Fed hires Price Waterhouse to study small businesses' financing problems.

WASHINGTON -- The Federal Reserve has launched a survey to gauge the demand for credit among small businesses, as well as alternatives to bank financing these firms are seeking.

The agency recently hired Price Waterhouse to survey 6,000 small businesses across the country to develop a profile of their financial characteristics based on size, type of firm, and location.

It will include a review of problems that minority-owned firms may face in financing their business.

The Fed and the Small Business Administration, which is cosponsoring the project, will pay the contractor $1.1 million to conduct the survey. According to Fed documents, the agency wants to conduct a similar study every few years.

|Major Research Project'

Fed Vice Chairman David Mullins announced last December that the agency would perform the review. And in testimony before the Senate Small Banking Committee in March, he called the planned survey "a major research project."

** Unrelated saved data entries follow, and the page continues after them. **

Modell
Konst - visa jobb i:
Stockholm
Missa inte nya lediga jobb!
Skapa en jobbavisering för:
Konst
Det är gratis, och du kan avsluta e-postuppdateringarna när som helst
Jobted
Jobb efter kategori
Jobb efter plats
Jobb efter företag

Usually, the Fed relies on surveys of lenders, not of businesses, to assess credit needs and availability across the country. Only once before, in 1989, has the Fed launched such a widespread study of smaller firms. That review was also done in conjunction with the Small Business Adminsitration.

Alternative Financing

The survey will include questions about borrowing by firms in the last two years, credit denials, and loan terms, the Fed's proposal says. It will also ask businesses about alternative financing methods they have employed.

The information will be used to estimate aggregate amounts of ourstanding credit to small business. It will also pinpoint the characteristics of businesses that have greater difficulty obtaining credit and differences in the costs and availability of credit based on location, race, and type of firm.

The agency is required by law to collect information about small-business credit availability. Community activists and some members of Congress were angered by the Fed's decision last year to carry out this mandate by requiring banks to submit only limited information on their call reports.

Instead of requiring information based on the size and type of companies to which they are lending, since June the Fed has required data only on the size of business loans made.

Fed officials said they wanted to keep the documentation burden on banks low and that loan size was a reasonable proxy for business size.